The Independent Inquiry Into Child Sex Abuse (IICSA) has a total of 13 separate investigations that are on-going. Two of the biggest investigations to be taking place are those into abuse allegations brought against both the Anglican Church and the Roman Catholic Church.
Religious Abuse: Which Religion?
Abuse within the Catholic Church has been at the forefront of investigations and therefore the press, for some time now and it is reported that 3,000 priests had sexual abuse cases brought against them between the years of 2001 and 2010.
Survivors continue to come forward with painful stories of past abuse and so the true extent of abuse within the Roman Catholic Church may never be fully understood. Since then, other religious institutions have been brought into question over mass allegations of abuse.
The Anglican Church has been investigated by the IICSA and will undergo a public hearing in November 2017. Child Abuse within the Orthodox Jewish Community has been investigated and more recently, abuse within Jehovah’s Witnesses’ congregations. 400 allegations of abuse within Islamic madrassas made headlines in 2010, and in 2011 Warren Jeff, leader of Fundamentalist Mormon church was given a life sentence for the abuse of young girls.
But what is it about religious institutions that appear to foster child abuse?
Is Religion To Blame?
It is undeniable that abuse has been uncovered within religious organisations.

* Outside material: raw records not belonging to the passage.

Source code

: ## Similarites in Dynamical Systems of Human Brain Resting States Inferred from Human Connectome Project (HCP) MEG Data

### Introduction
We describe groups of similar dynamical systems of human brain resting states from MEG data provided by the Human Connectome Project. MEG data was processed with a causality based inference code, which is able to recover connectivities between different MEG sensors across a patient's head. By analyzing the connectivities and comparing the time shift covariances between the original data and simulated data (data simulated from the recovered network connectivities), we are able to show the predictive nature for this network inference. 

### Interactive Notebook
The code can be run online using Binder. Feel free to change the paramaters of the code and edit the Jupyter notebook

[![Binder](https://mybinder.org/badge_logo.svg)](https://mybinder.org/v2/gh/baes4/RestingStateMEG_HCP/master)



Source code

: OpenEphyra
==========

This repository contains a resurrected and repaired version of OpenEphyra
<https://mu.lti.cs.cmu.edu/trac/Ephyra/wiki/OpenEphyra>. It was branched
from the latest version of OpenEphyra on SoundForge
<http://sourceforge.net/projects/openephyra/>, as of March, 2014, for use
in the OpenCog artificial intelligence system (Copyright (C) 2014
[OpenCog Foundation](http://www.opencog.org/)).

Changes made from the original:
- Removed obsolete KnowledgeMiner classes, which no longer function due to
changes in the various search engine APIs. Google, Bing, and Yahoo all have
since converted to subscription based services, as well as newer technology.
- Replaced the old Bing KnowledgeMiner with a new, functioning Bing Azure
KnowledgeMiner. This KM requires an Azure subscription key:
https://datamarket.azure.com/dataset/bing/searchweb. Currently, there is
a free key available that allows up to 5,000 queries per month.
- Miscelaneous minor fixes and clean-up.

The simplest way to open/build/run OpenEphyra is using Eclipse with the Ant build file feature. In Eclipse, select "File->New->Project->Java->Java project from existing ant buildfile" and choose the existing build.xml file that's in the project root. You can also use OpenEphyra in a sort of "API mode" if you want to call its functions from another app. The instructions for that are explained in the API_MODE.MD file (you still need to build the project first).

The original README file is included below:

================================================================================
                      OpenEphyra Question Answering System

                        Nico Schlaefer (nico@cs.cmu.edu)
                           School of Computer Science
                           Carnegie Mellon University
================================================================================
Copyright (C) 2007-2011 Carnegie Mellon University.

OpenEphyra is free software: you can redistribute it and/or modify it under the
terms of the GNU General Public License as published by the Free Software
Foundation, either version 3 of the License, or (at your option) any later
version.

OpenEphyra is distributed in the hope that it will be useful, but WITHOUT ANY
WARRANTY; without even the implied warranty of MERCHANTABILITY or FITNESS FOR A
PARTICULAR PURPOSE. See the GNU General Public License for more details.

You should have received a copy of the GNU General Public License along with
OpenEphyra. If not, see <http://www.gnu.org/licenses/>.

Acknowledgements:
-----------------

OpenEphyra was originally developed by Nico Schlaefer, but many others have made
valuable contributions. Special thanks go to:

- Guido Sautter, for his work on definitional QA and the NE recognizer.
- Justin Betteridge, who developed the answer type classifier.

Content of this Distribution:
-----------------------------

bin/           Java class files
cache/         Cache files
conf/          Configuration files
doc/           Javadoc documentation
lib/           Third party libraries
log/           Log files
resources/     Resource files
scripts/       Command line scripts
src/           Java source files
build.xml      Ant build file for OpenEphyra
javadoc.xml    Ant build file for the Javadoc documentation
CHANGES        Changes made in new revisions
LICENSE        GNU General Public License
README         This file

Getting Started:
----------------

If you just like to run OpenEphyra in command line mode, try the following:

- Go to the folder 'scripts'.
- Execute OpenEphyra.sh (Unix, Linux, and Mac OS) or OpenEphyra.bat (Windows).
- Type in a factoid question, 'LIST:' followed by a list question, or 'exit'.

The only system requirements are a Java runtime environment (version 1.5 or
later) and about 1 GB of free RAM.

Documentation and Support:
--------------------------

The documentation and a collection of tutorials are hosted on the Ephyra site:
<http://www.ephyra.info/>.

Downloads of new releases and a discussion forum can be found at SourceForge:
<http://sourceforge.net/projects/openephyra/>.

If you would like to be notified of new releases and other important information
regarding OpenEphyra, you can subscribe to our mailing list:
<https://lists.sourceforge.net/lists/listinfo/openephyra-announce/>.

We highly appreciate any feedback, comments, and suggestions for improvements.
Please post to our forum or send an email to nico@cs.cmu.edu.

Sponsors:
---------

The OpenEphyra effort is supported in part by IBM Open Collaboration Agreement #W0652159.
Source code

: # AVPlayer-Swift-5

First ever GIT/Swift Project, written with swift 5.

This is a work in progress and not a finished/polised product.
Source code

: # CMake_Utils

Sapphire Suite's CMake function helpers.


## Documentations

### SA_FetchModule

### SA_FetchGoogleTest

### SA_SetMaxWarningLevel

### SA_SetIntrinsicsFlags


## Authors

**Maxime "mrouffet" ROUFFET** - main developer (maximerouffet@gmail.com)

Therefore, it is important to understand the past and learn lessons from it.
It is vital to highlight again that child abuse is not the issue of one particular religion. It is prevalent within all religions. But what commonalities between faiths mean that child abuse was and sometimes still is present within religious institutions?
According to Janet Heimlich, author of ‘Breaking Their Will: Shedding Light On Religious Child Maltreatment’ an authoritarian culture is to blame. “There are three perfect-storm factors that identify a religious culture or community as authoritarian:
- The culture has a strict social hierarchy
- The culture is fearful
- The culture is separatist
The more intense these three factors are – the more authoritarian the culture is – the more likely children will be harmed.”
To blame religion itself is a mistake. It is perhaps more the culture that is cultivated within religious institutions that creates a troublesome environment where reporting never makes it as far as the police.
The reasons for non-reporting are many, but include:
- Pressure from the order itself to behave in a certain way and not betray it
- Fear of not being believed if a complaint is made
- Threats made by the abuser as to what might happen if disclosure takes place for example, religious punishments such as going to hell or banishment from the religious order.
- If a child is involved heavily in the religion with his/her parents, who believe intensely in the religion, then to disclose might mean alienation from not only the family but the community upon which the religion is based
Abuse often takes place in cloistered environments where someone in a position of power (perhaps a religious leader or figure) can be alone with a child who is part of that religious order. Unfortunately, this can provide the opportunity and setting for the abuse to take place.
Beyond Religious Abuse
Another area of investigation of the IICSA is within Residential Schools. There are similar cultural characteristics that foster abuse between religious institutions and educational institutions.
When there is a strict social hierarchy, young people find it more difficult to come forward. There is also a huge expectation both within educational and religious institutions for people to conform and follow rules.
The social hierarchy means that young people are told to follow the instruction and leadership of their elders, often without question. With this sort of cultural pressure, it makes coming forward with accusations of abuse even harder, if not impossible.
“Child abuse is bigger than religion. But it is undeniable that the social hierarchy within these cultures cultivates a belief that if you protest against wrong-doing, you may not be believed or worse, punished further.”
“There have obviously been huge developments in understanding and in the processes of safeguarding both within religious and educational institutes but there is always more to be done, namely awareness.”
“It has to be made clear to survivors of abuse that it is a good thing to come forward, that they will be believed and justice will be served and this is where the IICSA is going to find mistakes were made in the past. I just hope to see future criminal investigations learning from the mistakes of the past.”